Seagate is hoping to tap into increasing business fears over data theft by launching the first PC hard drive with ‘government-grade’ encryption technology.
The 1TB Barracuda FDE (full disc encryption) hard drive is being touted as the world’s first 3.5in desktop PC drive with native encryption, to prevent data theft from lost or stolen hard drives or systems.
The 7,200rpm drive comes with Advanced Encryption System (AES) technology, used by the US government and businesses worldwide, and is the strongest commercially available encryption technology.
Seagate said that the FDE drive delivers ‘endpoint security’ for powered-down systems as logging back on requires a pre-boot user password that can be backed up with additional security technologies such as biometrics and smart cards.

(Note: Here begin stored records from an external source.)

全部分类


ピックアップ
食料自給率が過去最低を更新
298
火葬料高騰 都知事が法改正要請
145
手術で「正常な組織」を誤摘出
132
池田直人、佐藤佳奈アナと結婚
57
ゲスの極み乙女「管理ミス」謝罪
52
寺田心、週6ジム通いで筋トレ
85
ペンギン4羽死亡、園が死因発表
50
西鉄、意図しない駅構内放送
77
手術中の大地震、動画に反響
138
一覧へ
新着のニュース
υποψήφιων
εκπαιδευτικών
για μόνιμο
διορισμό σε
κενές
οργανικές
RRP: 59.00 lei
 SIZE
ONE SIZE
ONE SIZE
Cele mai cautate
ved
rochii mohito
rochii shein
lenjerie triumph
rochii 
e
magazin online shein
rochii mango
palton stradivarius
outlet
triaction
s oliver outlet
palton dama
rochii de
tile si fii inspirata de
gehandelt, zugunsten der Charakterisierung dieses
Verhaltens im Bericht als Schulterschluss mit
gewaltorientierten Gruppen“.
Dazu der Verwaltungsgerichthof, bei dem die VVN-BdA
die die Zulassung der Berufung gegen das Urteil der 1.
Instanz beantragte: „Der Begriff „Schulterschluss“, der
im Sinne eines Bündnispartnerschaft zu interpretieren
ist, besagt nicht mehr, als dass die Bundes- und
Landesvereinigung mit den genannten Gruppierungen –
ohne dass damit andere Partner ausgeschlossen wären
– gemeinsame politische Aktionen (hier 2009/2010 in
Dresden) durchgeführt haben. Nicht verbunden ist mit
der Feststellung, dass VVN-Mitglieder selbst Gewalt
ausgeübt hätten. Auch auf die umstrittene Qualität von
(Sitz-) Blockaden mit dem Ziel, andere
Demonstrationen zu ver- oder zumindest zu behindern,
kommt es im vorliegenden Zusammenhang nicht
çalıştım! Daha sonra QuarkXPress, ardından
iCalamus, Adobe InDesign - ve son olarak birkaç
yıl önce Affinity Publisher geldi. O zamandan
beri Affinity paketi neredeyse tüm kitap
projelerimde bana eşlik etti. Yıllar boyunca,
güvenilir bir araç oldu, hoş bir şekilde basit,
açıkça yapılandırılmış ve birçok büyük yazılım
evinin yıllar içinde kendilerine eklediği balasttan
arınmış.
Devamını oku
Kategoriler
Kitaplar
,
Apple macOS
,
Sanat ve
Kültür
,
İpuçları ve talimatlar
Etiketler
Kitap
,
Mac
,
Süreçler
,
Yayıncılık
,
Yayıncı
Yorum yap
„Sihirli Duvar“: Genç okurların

It uses the same DriveTrust technology used in Seagate’s Momentus 5400 FDE.2 encrypted notebook hard drive.
“Data security has traditionally focused on preventing spoofing, sniffing, eavesdropping, denial-of-service and other threats to data traversing corporate networks and the Internet,” said Tom Major, Seagate vice president of personal computer business.
“Now that these networks have been hardened and are much more resistant to attack, computer thugs are increasingly targeting the place where data lives - on the hard drive. Seagate is answering this threat with the strongest security available for desktop PC information.”
Seagate also launched a new 250GB notebook drive , the Momentus 5400.4, based on perpendicular magnetic recording (PMR) technology and sporting the fastest Serial ATA interface, offering speeds of up to 3Gbits/sec.